Zwar wird so mancher meinen, dass damit Rückforderungen gar nicht mehr möglich seien, denn die Bescheide sind ja immer und für jeden schwer verständlich. Hier darf man aber nicht vergessen, dass in etlichen anderen Fällen die RichterInnen einfach sagen "Das hätten Sie wissen müssen oder erkennen können!", wenn eine Überzahlung stattfand. Ich finde es also bemerkenswert zu wissen, dass der Vertrauensschutz durchaus manchmal greift, bin aber aus Erfahrung weit entfernt, große Hoffnung ins Land zu streuen, dass damit flächendeckend den Rückforderungen der Center der Garaus gemacht werden könnte. Mein Rat hierzu: Beratungshilfeschein beim Amtsgericht holen und die Erfolgsaussichten mit einer AnwältIn Ihres Vertrauens besprechen...
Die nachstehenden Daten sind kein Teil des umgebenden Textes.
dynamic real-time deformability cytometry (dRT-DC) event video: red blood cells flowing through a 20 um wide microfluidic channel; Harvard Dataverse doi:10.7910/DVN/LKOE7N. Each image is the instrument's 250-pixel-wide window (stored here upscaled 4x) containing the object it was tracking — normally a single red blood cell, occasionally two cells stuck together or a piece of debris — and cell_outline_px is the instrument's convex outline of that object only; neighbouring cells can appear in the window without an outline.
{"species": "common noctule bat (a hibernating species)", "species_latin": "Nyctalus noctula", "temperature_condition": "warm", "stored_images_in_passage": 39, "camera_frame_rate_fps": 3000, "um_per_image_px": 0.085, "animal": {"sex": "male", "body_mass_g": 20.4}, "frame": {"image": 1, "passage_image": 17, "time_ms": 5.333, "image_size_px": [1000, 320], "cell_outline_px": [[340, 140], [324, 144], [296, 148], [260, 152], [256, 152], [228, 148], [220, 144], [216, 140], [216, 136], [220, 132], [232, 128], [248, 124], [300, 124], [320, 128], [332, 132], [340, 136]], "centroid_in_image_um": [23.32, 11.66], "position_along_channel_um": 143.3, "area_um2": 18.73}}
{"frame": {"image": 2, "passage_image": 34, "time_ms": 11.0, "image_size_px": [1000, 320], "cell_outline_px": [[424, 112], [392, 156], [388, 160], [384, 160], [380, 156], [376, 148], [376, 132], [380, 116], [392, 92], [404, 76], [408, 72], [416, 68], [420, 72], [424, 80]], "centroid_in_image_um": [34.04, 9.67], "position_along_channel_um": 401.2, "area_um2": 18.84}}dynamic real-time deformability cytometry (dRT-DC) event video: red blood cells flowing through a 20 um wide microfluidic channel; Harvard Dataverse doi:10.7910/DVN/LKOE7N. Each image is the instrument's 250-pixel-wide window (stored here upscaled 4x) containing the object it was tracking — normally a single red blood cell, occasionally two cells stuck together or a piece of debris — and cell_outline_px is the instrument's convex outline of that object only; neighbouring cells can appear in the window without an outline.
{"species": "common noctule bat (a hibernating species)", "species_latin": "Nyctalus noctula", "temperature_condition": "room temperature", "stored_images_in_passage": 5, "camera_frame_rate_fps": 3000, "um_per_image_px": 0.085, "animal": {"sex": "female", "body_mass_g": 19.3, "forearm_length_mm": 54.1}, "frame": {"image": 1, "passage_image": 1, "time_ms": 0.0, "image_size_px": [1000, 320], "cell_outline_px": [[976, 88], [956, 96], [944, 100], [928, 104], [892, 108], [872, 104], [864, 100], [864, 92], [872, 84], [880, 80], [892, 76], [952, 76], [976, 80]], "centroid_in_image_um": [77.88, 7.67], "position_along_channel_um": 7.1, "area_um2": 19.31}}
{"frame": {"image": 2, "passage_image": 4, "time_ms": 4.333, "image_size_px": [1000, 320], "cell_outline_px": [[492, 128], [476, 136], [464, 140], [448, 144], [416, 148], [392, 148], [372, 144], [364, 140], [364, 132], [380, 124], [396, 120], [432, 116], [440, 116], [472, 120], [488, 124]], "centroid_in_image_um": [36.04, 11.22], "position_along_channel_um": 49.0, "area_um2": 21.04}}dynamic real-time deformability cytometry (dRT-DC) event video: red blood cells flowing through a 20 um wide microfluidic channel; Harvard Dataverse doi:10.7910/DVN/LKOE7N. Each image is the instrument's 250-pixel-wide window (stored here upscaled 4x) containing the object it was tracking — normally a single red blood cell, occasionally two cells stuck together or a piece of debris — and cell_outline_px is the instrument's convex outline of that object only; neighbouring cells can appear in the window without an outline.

* Sozialgericht Dortmund; Urteil vom 22.07.2009
[Aktenzeichen: S 28 AS 228/08]


Keine Sippenhaft!

Wenn über 25jährige mit ihren Eltern die Wohnung teilen, bilden sie ja eine eigene Bedarfsgemeinschaft und ihr Prokopf-Mietanteil muss von ihnen selbst (an die Eltern) gezahlt werden. Das Landessozialgericht Niedersachsen hatte einen Fall zu entscheiden, im dem ein solcher Ü25-Sohn Sanktionen des Jobcenters hatte, nach denen auch keine Kosten der Unterkunftskosten mehr gezahlt wurden. Praktische Folge: Die Mutter konnte die Gesamtmiete der Wohnung nicht mehr zahlen... RichterInnenspruch hierzu: Die Miete nicht zu übernehmen käme einer Sippenhaft gleich, die Mutter kann nichts für die Verfehlungen ihres Sohnes, also wird für die Zeit der Sanktion der Mietanteil des sanktioniertes Sohnes weiter gezahlt!
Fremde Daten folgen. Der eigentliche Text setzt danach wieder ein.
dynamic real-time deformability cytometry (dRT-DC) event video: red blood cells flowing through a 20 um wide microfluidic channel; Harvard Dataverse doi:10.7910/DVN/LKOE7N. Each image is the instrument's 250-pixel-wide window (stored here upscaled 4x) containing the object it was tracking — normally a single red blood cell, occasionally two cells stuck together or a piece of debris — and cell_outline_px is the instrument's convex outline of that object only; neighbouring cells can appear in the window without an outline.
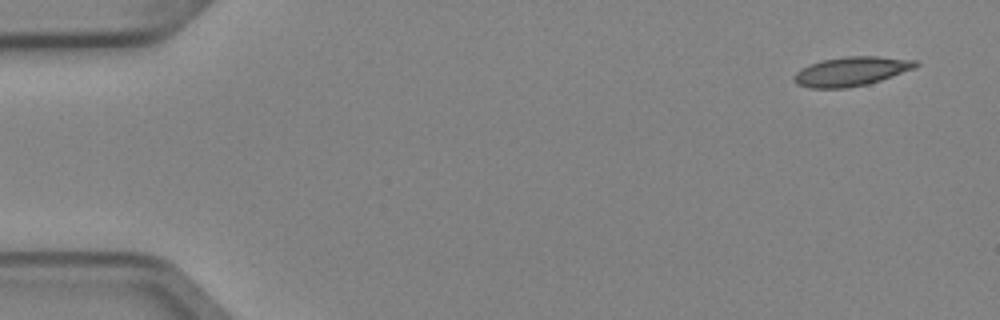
{"species": "Egyptian fruit bat (a non-hibernating species)", "species_latin": "Rousettus aegyptiacus", "temperature_condition": "cold", "stored_images_in_passage": 5, "camera_frame_rate_fps": 3000, "um_per_image_px": 0.085, "animal": {"sex": "female"}, "frame": {"image": 1, "passage_image": 1, "time_ms": 0.0, "image_size_px": [1000, 320], "cell_outline_px": [[920, 64], [916, 68], [868, 84], [844, 88], [808, 88], [796, 84], [792, 80], [792, 76], [800, 68], [808, 64], [820, 60], [844, 56], [880, 56], [916, 60]], "centroid_in_image_um": [72.31, 6.06], "position_along_channel_um": 12.7, "area_um2": 21.04}}
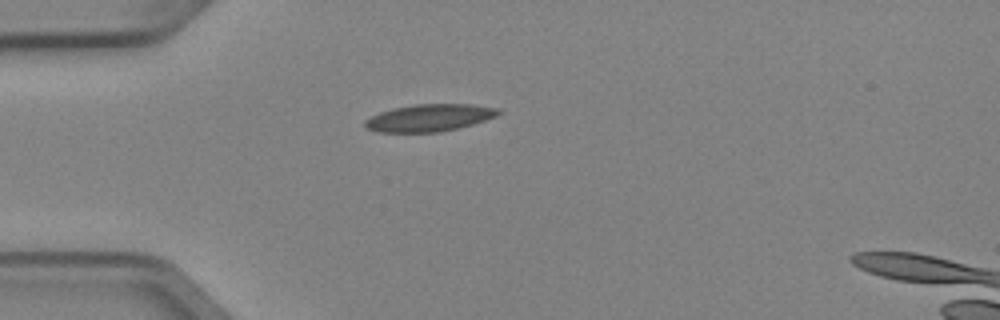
{"frame": {"image": 2, "passage_image": 4, "time_ms": 1.0, "image_size_px": [1000, 320], "cell_outline_px": [[500, 112], [496, 116], [472, 124], [440, 132], [376, 132], [364, 128], [364, 120], [380, 112], [392, 108], [412, 104], [472, 104], [496, 108]], "centroid_in_image_um": [36.42, 10.01], "position_along_channel_um": 48.6, "area_um2": 21.1}}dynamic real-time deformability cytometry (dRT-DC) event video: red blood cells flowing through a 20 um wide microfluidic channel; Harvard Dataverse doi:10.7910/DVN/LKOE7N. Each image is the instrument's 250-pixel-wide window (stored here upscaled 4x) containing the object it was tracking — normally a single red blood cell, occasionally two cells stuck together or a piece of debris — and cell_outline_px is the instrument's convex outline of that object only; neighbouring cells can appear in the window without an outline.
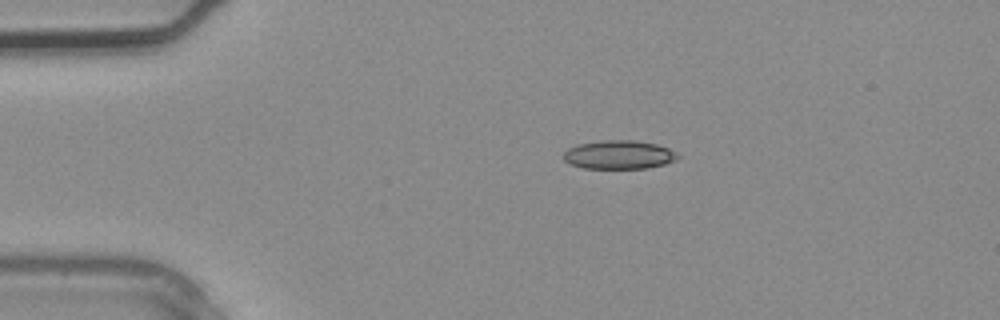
{"species": "common noctule bat (a hibernating species)", "species_latin": "Nyctalus noctula", "temperature_condition": "warm", "stored_images_in_passage": 3, "camera_frame_rate_fps": 3000, "um_per_image_px": 0.085, "animal": {"sex": "male", "body_mass_g": 20.4}, "frame": {"image": 1, "passage_image": 2, "time_ms": 0.333, "image_size_px": [1000, 320], "cell_outline_px": [[680, 156], [676, 160], [664, 164], [648, 168], [584, 168], [568, 164], [564, 160], [564, 152], [568, 148], [576, 144], [600, 140], [636, 140], [656, 144], [668, 148], [676, 152]], "centroid_in_image_um": [52.59, 13.14], "position_along_channel_um": 32.4, "area_um2": 19.25}}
* Landessozialgericht Niedersachsen-Bremen; Beschluss vom 08.07.2009
[Aktenzeichen: S 9 AS 40/09 ER]


Endzeitstimmung

Die Bestattungskosten für einen verstorbenen 58jährigen müssen nicht von der 80jährigen Schwiegermutter übernommen werden, auch wenn diese es versäumt hat, vorher zu sterben...

* Bundessozialgericht; Urteil vom 29.09.2009
[Aktenzeichen: B 8 SO 23/08 R]


... und das, was Dieter Bohlen bei DSDS macht, ist Kunst. Könnte man drüber streiten, aber die Künstlersozialkasse freut sich, denn nun muss der Sender die entsprechenden Abgaben in Hunderttausenderhöhe nachträglich zahlen muss.